• _PROVIDED TEXT_
========
Half way through your second paragraph I just knew you'd be reaching for 'jq'!
All joking aside, that's not a bad solution to the underlying problem. Fundamentally, unstructured data in shell pipelines is much of the issue, and JSON can be used to provide that structure. I'm seeing more and more tools emit or accept JSON. If one can pinch their nose and ignore the performance overhead of repeatedly generating and parsing JSON, it's a workable solution.
Years ago, a project idea I was really interested for a while was to try to write a shell in Rust that works more like PowerShell.
Where I got stuck was the fundamentals: PowerShell heavily leans on the managed virtual machine and the shared memory space and typed objects that enables.
Languages like C, C++, and Rust don't really have direct equivalents of this and would have to emulate it, quite literally. At that point you have none of the benefits of Rust and all of the downsides. May as well just use pwsh and be done with it!
Since then I've noticed JSON filling this role of "object exchange" between distinct processes that may not even be written in the same programming language.
========
Some records
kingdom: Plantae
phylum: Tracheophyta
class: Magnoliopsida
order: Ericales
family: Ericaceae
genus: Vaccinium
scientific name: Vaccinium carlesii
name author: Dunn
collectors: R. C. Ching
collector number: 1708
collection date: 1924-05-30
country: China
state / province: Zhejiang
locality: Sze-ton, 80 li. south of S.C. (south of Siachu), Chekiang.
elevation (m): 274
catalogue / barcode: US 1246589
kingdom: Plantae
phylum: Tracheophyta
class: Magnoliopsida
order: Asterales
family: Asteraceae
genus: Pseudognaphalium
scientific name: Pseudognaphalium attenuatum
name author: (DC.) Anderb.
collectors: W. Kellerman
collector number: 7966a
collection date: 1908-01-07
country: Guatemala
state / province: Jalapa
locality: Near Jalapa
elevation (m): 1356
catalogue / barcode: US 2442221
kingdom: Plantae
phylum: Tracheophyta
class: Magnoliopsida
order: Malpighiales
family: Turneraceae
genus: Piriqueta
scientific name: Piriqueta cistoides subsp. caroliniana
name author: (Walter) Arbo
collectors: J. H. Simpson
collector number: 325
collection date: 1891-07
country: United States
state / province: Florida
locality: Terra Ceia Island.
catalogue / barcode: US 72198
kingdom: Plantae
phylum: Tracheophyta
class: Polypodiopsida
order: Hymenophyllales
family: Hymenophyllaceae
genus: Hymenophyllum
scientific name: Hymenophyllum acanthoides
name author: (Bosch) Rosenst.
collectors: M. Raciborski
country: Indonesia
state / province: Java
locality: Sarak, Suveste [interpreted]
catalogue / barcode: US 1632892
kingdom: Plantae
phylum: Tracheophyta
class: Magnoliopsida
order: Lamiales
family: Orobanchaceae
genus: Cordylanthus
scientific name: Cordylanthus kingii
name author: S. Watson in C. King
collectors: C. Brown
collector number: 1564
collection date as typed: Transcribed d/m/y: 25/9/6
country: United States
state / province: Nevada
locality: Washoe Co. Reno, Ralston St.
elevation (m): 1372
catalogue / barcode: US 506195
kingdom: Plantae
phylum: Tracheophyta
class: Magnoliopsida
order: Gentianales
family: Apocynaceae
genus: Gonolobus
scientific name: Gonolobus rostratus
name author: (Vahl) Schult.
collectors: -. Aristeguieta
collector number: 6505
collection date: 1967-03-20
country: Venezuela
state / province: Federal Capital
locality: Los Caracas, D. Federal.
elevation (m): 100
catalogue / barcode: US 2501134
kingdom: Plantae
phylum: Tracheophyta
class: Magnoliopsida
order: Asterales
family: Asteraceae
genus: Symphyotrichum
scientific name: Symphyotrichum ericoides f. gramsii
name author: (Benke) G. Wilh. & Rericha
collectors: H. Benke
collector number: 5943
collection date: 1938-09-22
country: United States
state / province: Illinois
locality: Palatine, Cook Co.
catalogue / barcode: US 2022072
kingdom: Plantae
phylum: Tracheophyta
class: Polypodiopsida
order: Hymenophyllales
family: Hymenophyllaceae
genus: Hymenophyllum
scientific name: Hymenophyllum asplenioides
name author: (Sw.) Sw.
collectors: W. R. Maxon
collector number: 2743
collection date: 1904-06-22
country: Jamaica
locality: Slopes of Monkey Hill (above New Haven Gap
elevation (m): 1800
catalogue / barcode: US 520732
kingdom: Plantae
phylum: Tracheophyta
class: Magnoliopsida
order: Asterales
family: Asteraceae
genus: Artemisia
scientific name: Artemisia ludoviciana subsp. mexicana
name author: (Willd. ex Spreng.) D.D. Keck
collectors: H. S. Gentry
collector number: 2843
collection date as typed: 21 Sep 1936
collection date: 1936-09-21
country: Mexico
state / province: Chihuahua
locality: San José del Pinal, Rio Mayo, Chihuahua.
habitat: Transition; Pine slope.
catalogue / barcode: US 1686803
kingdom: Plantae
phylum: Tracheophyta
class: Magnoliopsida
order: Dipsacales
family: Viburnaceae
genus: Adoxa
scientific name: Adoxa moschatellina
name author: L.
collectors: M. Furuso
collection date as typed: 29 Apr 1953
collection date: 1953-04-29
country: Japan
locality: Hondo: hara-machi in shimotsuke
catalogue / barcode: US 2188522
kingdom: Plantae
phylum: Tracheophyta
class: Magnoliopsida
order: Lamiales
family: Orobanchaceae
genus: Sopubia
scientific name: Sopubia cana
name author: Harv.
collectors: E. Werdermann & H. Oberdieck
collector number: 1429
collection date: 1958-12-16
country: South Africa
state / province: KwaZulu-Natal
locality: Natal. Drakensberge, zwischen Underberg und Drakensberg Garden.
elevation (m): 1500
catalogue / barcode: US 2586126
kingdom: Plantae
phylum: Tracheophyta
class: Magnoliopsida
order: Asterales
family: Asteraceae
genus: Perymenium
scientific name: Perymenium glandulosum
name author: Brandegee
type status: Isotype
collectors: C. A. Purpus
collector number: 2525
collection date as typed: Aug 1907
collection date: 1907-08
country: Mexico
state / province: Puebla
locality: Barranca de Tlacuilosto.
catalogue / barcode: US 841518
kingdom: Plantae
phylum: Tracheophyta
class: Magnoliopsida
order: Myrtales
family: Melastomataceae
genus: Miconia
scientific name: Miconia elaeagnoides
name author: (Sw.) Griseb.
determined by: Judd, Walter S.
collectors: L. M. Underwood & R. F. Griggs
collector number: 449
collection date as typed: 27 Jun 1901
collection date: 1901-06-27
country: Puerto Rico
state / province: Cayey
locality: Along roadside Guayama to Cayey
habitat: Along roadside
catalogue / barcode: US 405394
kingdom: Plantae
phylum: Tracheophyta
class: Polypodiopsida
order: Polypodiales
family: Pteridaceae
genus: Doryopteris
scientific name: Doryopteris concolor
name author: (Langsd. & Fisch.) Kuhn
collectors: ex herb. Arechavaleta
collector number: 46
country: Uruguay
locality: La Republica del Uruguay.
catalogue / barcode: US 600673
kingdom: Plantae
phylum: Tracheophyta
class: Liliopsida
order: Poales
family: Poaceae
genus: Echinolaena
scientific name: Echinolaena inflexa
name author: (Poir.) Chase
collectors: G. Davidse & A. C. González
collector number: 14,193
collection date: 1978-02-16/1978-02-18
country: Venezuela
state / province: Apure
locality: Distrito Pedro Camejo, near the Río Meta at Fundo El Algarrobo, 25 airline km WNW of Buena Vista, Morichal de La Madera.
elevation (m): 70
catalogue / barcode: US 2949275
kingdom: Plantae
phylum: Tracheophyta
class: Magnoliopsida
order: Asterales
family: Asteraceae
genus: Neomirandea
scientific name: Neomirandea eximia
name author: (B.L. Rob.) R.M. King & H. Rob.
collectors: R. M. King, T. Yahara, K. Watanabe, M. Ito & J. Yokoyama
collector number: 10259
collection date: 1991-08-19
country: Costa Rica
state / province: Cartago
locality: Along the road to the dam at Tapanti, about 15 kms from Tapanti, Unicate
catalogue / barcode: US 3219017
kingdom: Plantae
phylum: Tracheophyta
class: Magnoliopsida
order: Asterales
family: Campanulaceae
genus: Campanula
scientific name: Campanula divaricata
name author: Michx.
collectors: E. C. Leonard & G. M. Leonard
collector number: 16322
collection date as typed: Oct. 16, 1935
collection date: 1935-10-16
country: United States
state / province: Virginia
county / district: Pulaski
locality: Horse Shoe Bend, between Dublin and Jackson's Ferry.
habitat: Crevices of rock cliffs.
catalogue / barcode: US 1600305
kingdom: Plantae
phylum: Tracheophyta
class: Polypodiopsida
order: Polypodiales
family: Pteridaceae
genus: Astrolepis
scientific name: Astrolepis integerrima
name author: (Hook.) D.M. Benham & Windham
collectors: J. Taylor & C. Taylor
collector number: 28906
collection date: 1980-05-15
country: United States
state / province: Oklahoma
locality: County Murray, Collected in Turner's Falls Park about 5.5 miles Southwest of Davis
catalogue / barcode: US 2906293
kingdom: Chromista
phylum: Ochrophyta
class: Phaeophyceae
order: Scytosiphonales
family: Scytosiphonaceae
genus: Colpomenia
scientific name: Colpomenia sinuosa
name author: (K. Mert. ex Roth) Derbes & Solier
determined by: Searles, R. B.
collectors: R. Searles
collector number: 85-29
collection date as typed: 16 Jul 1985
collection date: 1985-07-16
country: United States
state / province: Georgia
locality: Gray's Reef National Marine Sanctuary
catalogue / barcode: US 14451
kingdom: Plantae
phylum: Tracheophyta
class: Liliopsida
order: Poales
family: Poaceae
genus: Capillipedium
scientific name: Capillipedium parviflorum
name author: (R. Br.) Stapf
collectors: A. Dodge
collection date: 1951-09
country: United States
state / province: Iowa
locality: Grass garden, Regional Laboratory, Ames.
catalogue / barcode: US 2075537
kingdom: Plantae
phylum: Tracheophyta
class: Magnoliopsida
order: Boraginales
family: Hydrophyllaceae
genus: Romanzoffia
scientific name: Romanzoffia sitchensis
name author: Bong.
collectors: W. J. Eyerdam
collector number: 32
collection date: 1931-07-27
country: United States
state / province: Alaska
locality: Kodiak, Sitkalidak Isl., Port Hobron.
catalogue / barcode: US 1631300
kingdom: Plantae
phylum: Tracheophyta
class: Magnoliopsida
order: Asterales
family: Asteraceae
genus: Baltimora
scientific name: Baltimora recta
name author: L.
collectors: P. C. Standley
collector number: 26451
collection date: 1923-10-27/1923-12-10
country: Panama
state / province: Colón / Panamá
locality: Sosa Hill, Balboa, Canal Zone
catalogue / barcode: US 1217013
========
• _STATED EXERCISE 1_
Print the part of the forum comment that begins at the words "Since then I've" and stops after the words "same programming language.".
• _STATED EXERCISE 2_
In the forum comment, which programming languages are listed in the sentence that starts with "Languages like"?

• _TASK OUTPUT 1_
Since then I've noticed JSON filling this role of "object exchange" between distinct processes that may not even be written in the same programming language.

• _TASK OUTPUT 2_
C, C++, Rust